Logical Distillation of Graph Neural Networks

  • Alexander Pluska
  • Pascal Welke
  • Thomas Gärtner
  • Sagar Malhotra

We present a logic based interpretable model for learning on graphs and an algorithm to distill this model from a Graph Neural Network (GNN). Recent results have shown connections between the expressivity of GNNs and the two-variable fragment of first-order logic with counting quantifiers (C2). We introduce a decision-tree based model which leverages an extension of C2 to distill interpretable logical classifiers from GNNs. We test our approach on multiple GNN architectures. The distilled models are interpretable, succinct, and attain similar accuracy to the underlying GNN. Furthermore, when the ground truth is expressible in C2, our approach outperforms the GNN.

NeurIPS Conference 2024 Conference Paper

Weisfeiler and Leman Go Loopy: A New Hierarchy for Graph Representational Learning

  • Raffaele Paolino
  • Sohir Maskey
  • Pascal Welke
  • Gitta Kutyniok

We introduce $r$-loopy Weisfeiler-Leman ($r$-$\ell$WL), a novel hierarchy of graph isomorphism tests and a corresponding GNN framework, $r$-$\ell$MPNN, that can count cycles up to length $r{+}2$. Most notably, we show that $r$-$\ell$WL can count homomorphisms of cactus graphs.

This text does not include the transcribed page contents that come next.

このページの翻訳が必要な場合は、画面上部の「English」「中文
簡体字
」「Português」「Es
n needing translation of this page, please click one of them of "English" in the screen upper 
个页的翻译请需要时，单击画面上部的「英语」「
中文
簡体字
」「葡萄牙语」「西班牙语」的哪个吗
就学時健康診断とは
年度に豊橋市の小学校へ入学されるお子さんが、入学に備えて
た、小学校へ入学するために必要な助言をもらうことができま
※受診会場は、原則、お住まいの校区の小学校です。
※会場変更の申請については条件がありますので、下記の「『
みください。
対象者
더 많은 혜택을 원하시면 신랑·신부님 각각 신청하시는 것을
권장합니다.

This extends 1-WL, which can only count homomorphisms of trees and, in fact, is incomparable to $k$-WL for any fixed $k$. We empirically validate the expressive and counting power of $r$-$\ell$MPNN on several synthetic datasets and demonstrate the scalability and strong performance on various real-world datasets, particularly on sparse graphs.

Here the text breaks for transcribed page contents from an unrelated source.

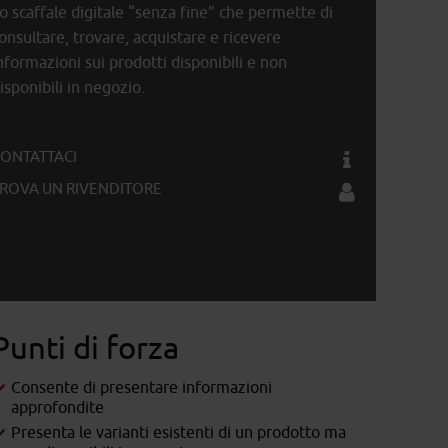
o scaffale digitale “senza fine” che permette di
onsultare, trovare, acquistare e ricevere
nformazioni sui prodotti disponibili e non
isponibili in negozio.
ONTATTACI
ROVA UN RIVENDITORE
Punti di forza
Consente di presentare informazioni
approfondite
Presenta le varianti esistenti di un prodotto ma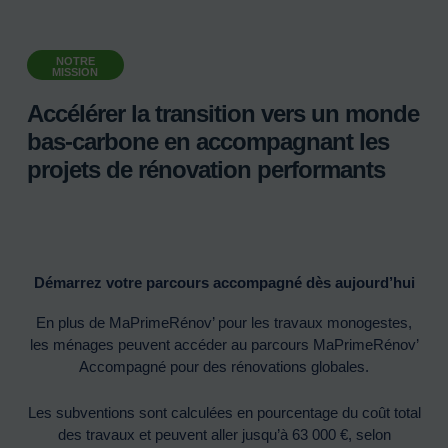
NOTRE
MISSION
Accélérer la transition vers un monde
bas-carbone en accompagnant les
projets de rénovation performants
Démarrez votre parcours accompagné dès aujourd’hui
En plus de MaPrimeRénov’ pour les travaux monogestes,
les ménages peuvent accéder au parcours MaPrimeRénov’
Accompagné pour des rénovations globales.
Les subventions sont calculées en pourcentage du coût total
des travaux et peuvent aller jusqu’à 63 000 €, selon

ICML Conference 2023 Conference Paper

Expectation-Complete Graph Representations with Homomorphisms

  • Pascal Welke
  • Maximilian Thiessen
  • Fabian Jogl
  • Thomas Gärtner 0001

We investigate novel random graph embeddings that can be computed in expected polynomial time and that are able to distinguish all non-isomorphic graphs in expectation. Previous graph embeddings have limited expressiveness and either cannot distinguish all graphs or cannot be computed efficiently for every graph. To be able to approximate arbitrary functions on graphs, we are interested in efficient alternatives that become arbitrarily expressive with increasing resources. Our approach is based on Lovász’ characterisation of graph isomorphism through an infinite dimensional vector of homomorphism counts. Our empirical evaluation shows competitive results on several benchmark graph learning tasks.

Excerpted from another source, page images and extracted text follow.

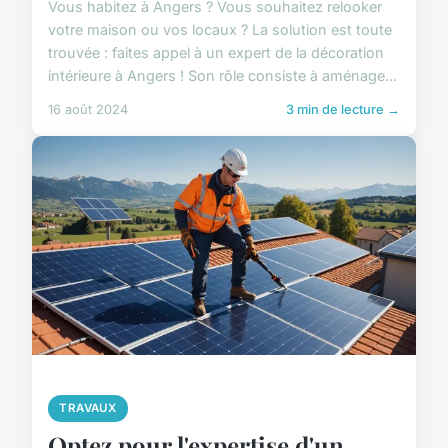
Vous habitez à Angers ? Vous souhaitez relooker
votre maison ou vos locaux ? La solution est toute
trouvée : faites appel à un expert de la décoration
intérieure à Angers ! Son rôle consiste à aménage...
16 août 2024
3 min de lecture →
TRAVAUX
Optez pour l'expertise d'un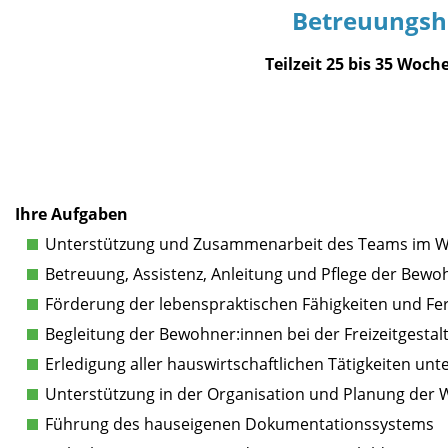
Betreuungshe
Teilzeit 25 bis 35 Woch
Ihre Aufgaben
Unterstützung und Zusammenarbeit des Teams im 
Betreuung, Assistenz, Anleitung und Pflege der Bewo
Förderung der lebenspraktischen Fähigkeiten und Fe
Begleitung der Bewohner:innen bei der Freizeitgestal
Erledigung aller hauswirtschaftlichen Tätigkeiten u
Unterstützung in der Organisation und Planung de
Führung des hauseigenen Dokumentationssystems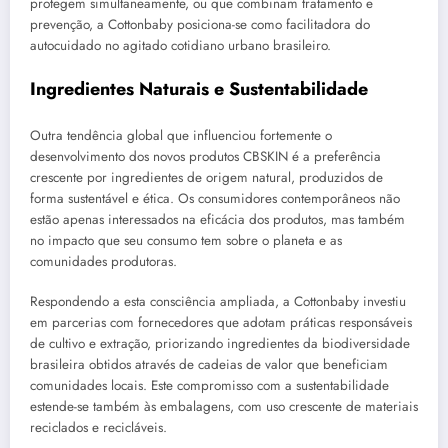
protegem simultaneamente, ou que combinam tratamento e
prevenção, a Cottonbaby posiciona-se como facilitadora do
autocuidado no agitado cotidiano urbano brasileiro.
Ingredientes Naturais e Sustentabilidade
Outra tendência global que influenciou fortemente o
desenvolvimento dos novos produtos CBSKIN é a preferência
crescente por ingredientes de origem natural, produzidos de
forma sustentável e ética. Os consumidores contemporâneos não
estão apenas interessados na eficácia dos produtos, mas também
no impacto que seu consumo tem sobre o planeta e as
comunidades produtoras.
Respondendo a esta consciência ampliada, a Cottonbaby investiu
em parcerias com fornecedores que adotam práticas responsáveis
de cultivo e extração, priorizando ingredientes da biodiversidade
brasileira obtidos através de cadeias de valor que beneficiam
comunidades locais. Este compromisso com a sustentabilidade
estende-se também às embalagens, com uso crescente de materiais
reciclados e recicláveis.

AAAI Conference 2022 Conference Paper

Graph Filtration Kernels

  • Till Schulz
  • Pascal Welke
  • Stefan Wrobel

The majority of popular graph kernels is based on the concept of Haussler’s R-convolution kernel and defines graph similarities in terms of mutual substructures. In this work, we enrich these similarity measures by considering graph filtrations: Using meaningful orders on the set of edges, which allow to construct a sequence of nested graphs, we can consider a graph at multiple granularities. A key concept of our approach is to track graph features over the course of such graph resolutions. Rather than to simply compare frequencies of features in graphs, this allows for their comparison in terms of when and for how long they exist in the sequences. In this work, we propose a family of graph kernels that incorporate these existence intervals of features. While our approach can be applied to arbitrary graph features, we particularly highlight Weisfeiler-Lehman vertex labels, leading to efficient kernels. We show that using Weisfeiler-Lehman labels over certain filtrations strictly increases the expressive power over the ordinary Weisfeiler-Lehman procedure in terms of deciding graph isomorphism. In fact, this result directly yields more powerful graph kernels based on such features and has implications to graph neural networks due to their close relationship to the Weisfeiler-Lehman method. We empirically validate the expressive power of our graph kernels and show significant improvements over state-of-the-art graph kernels in terms of predictive performance on various real-world benchmark datasets.